Without any disrespect to counsel, we will say that under the present appellate procedure, where every paper filed in the case becomes a part of the record, we find the rule, requiring an abstract containing only such portions of the record as the parties deem sufficient upon which to try the assignments of error, a very salutary one and of great convenience to the court in the disposition of its business. The rule requiring an abstract of such record, and the reason of the rule being apparent, counsel, in bringing cases to this court on appeal, are admonished to at least substantially conform to the requirements of the rule.

This is not a case where a strict application of the rules is made. We would be glad to overlook a technical violation of the rules if we could examine the case on the merits without inconvenience.

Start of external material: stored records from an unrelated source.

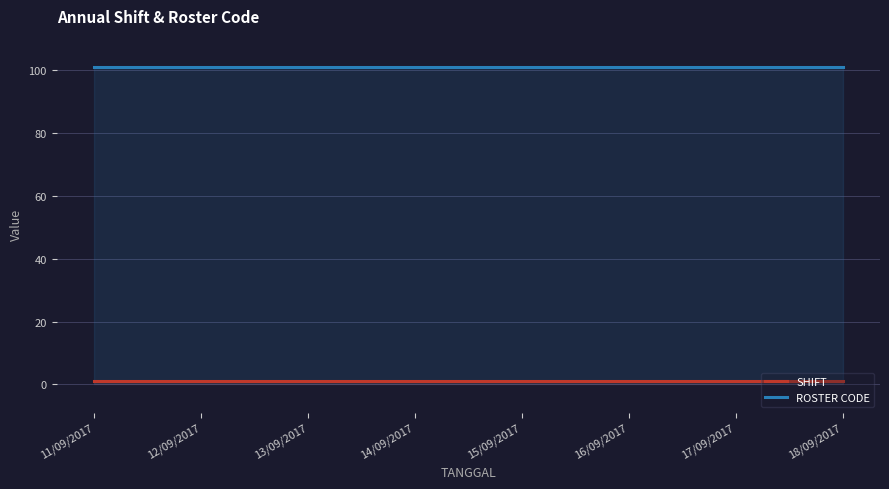

Between 15/09/2017 and 16/09/2017, which series saw the biggest shift?

SHIFT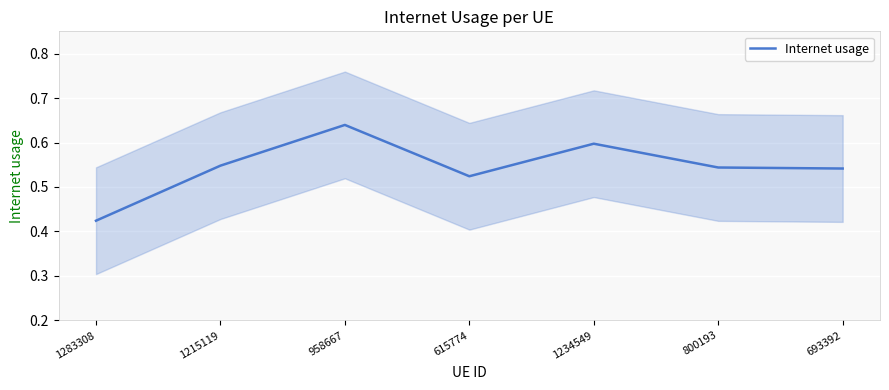

Where is the first local minimum?

615774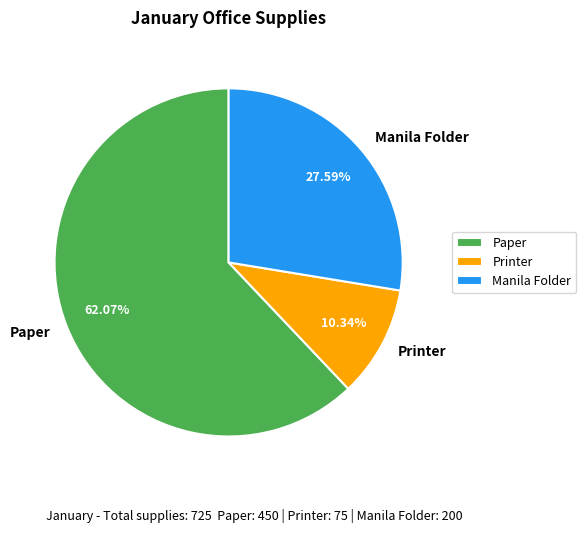

The Manila Folder slice represents 37% of the pie. True or false?

False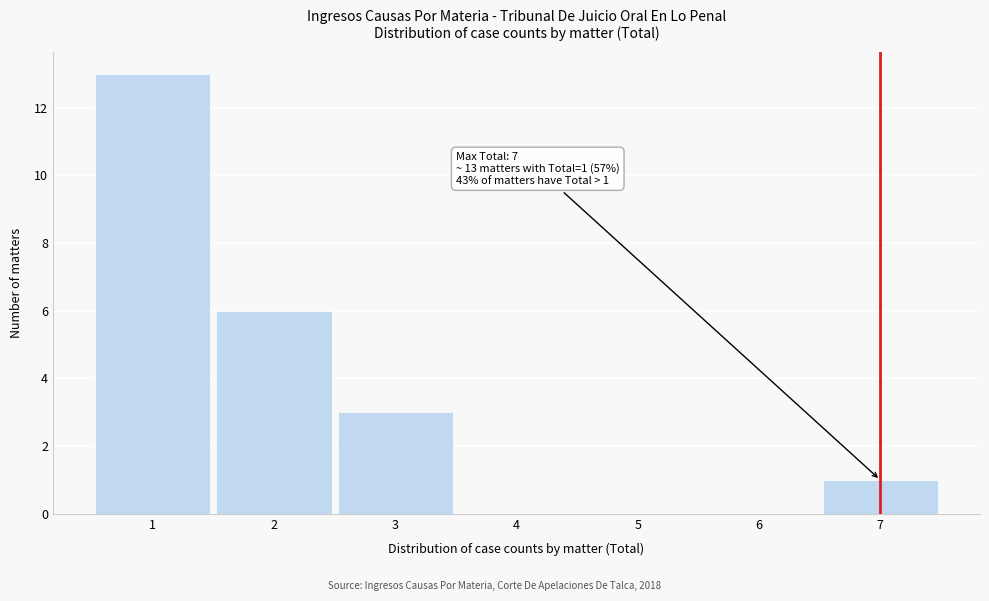

Reading left to right, extract all data points from this chart.

1=13	2=6	3=3	4=0	5=0	6=0	7=1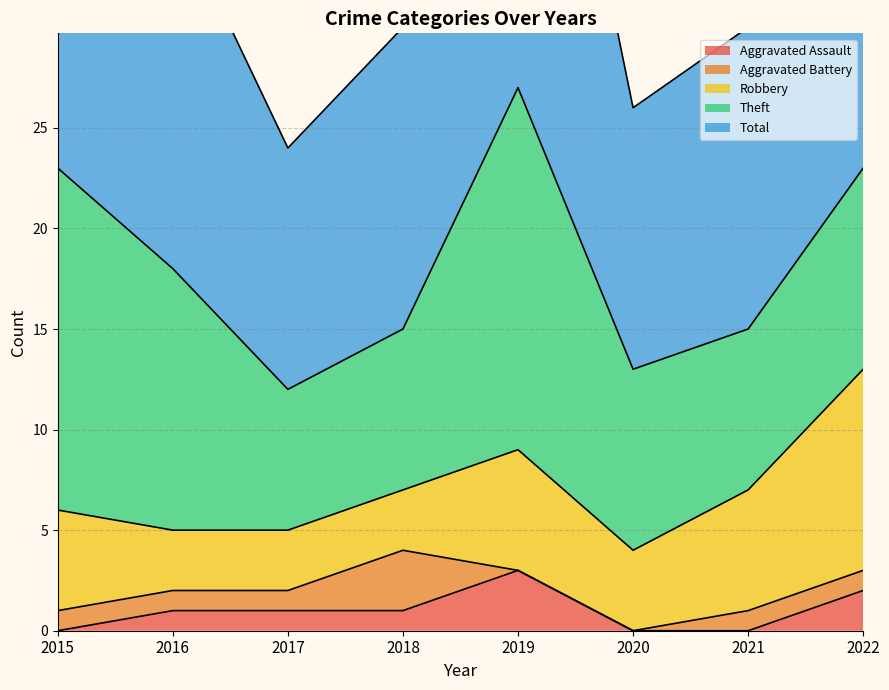

Is the value of Theft at 2015 greater than the value of Aggravated Battery at 2020?

Yes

The record presented fails in many important particulars to comply with the law and also with the rules. Thus this court is precluded by the law, and not by any disposition of ours, from examining the case in respect to the assignment of errors made.

*322Manifest and fundamental error not appearing in tire record, the judgment of the lower court is affirmed.

CUNNINGHAM and ROSS, JJ., concur.

NOTE.—As to the scope and effeet of writs of error, see note in 91 Am. Dec. 193.